It’s the age-old question posed by many a motorsports fan: which race series has the fastest car outright? Porsche wants to put that question to bed by embarking on a world tour with a modified version of its 919 Hybrid LMP1 prototype, with the aim of breaking a few lap records on world-famous race tracks. In fact, Zuffenhausen claims it has already done so – and on the legendary Circuit de Spa-Francorchamps at that.

Works driver Neel Jani lapped the seven-kilometre track, which plays host to the Belgian Grand Prix, in a blistering 1 minute 41.770 seconds. That’s 0.783 seconds faster than the previous record – the pole position time set by Lewis Hamilton in his Mercedes AMG F1 W08 EQ Power+ during qualifying last year. Jani reached a top speed of 359 km/h and managed an average speed of 245.61 km/h throughout the lap.

The revised race car, christened the 919 Hybrid Evo, was built to explore the potential of the 919 without the regulatory limitations of the World Endurance Championship (WEC) it raced in. Using the 2017 car as base, the Evo version utilises the improvements made for the 2018 season prior to Porsche’s withdrawal from top-level LMP1 racing, as well as several aerodynamic modifications.

While the powertrain hardware has been left well alone, Porsche has removed WEC’s fuel flow and electrical energy restrictions. As a result, power output of the 2.0 litre turbo V4 engine has been boosted from 500 hp to a whopping 750 hp, just from updated software alone. Meanwhile, energy from the two energy recovery systems has been upped from 6.37 to 8.49 megajoules, increasing electric power from 400 hp to 450 hp.

To exploit the added power, the Evo’s bodywork has been revised to increase aerodynamic performance. The enormous rear wing is the most obvious change, but there’s also a larger front splitter to balance it out, and both of them feature active drag reduction systems. These trim the trailing edge of the front splitter and open up the slot between the rear wing’s main plane and lower flap, boosting aerodynamic efficiency.

Elsewhere, the fixed-height side skirts optimise the floor and the turning vanes underneath. All in all, the improvements result in a 53% increase in downforce and a 66% increase in efficiency compared to last year’s car in Spa in qualifying trim. Michelin also supplied new tyre compounds with increased grip while retaining the existing size and safety characteristics.

The Evo also gains a four-wheel brake-by-wire system for additional yaw control, plus stronger suspension wishbones and an upgraded power steering to handle the higher cornering loads. Lastly, Porsche saved 39 kg by jettisoning the air-conditioning, windscreen wiper, sensors, race control devices, lights and the pneumatic jack system required for endurance racing, putting the dry weight at 849 kg.

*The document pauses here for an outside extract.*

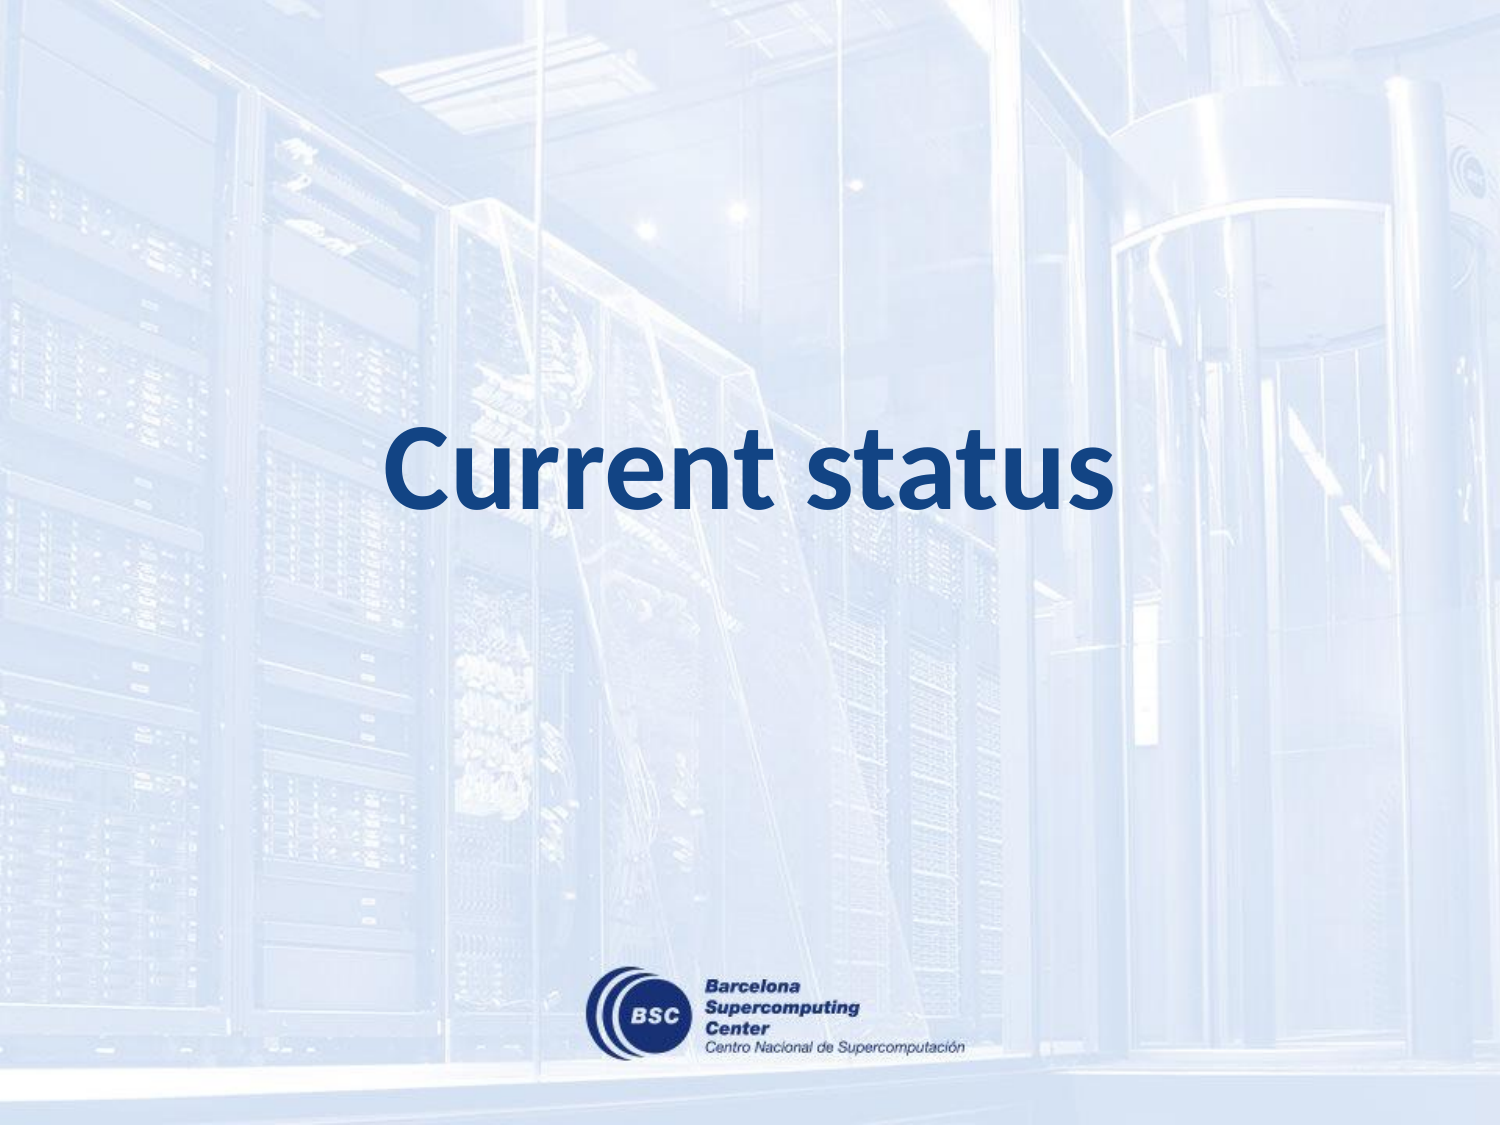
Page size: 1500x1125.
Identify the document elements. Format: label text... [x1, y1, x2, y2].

title Current status [188, 143, 1311, 794]
picture [0, 0, 1500, 1125]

“We all knew, no matter how successful the 919 Hybrid was, it could never show its full abilities,” said LMP1 chief race engineer Stephen Mitas. “Actually even the Evo version doesn’t fully exploit the technical potential. This time we were not limited by regulations but resources. It is a very satisfying feeling that what we’ve done to the car was enough to crack the Formula One record.”

The Spa lap record is just the start, as the Evo continues on the 919 Tribute Tour. It will also be doing a demo lap on the fearsome Nordschleife circuit before the start of the 24 Hours of Nürburgring on May 12, before attending the Goodwood Festival of Speed from July 12 to 15, the Festival of Porsche at Brands Hatch on September 12 and the Porsche Rennsport Reunion at Laguna Seca from September 26 to 29.

It’s certainly a fitting send off for the 919 Hybrid, which made its debut during the 2014 season and went on to clinch three consecutive wins at the 24 Hours of Le Mans from 2015 to 2017, along with three back-to-back drivers’ and constructors’ titles during those same years. Shortly after its last Le Mans win, Porsche announced that it was retiring from LMP1 racing in preparation for a Formula E entry next year.

It’s worth pointing out that while Porsche’s modified LMP1 racer may now have the upper hand over Formula 1 machines, the latter are also subjected to similar performance and aerodynamic restrictions as WEC, and would almost certainly be even faster without them. Even with the regulations in place, this year’s F1 cars are considerably quicker than last year’s, so the lap record might tumble still further at this year’s Belgian GP.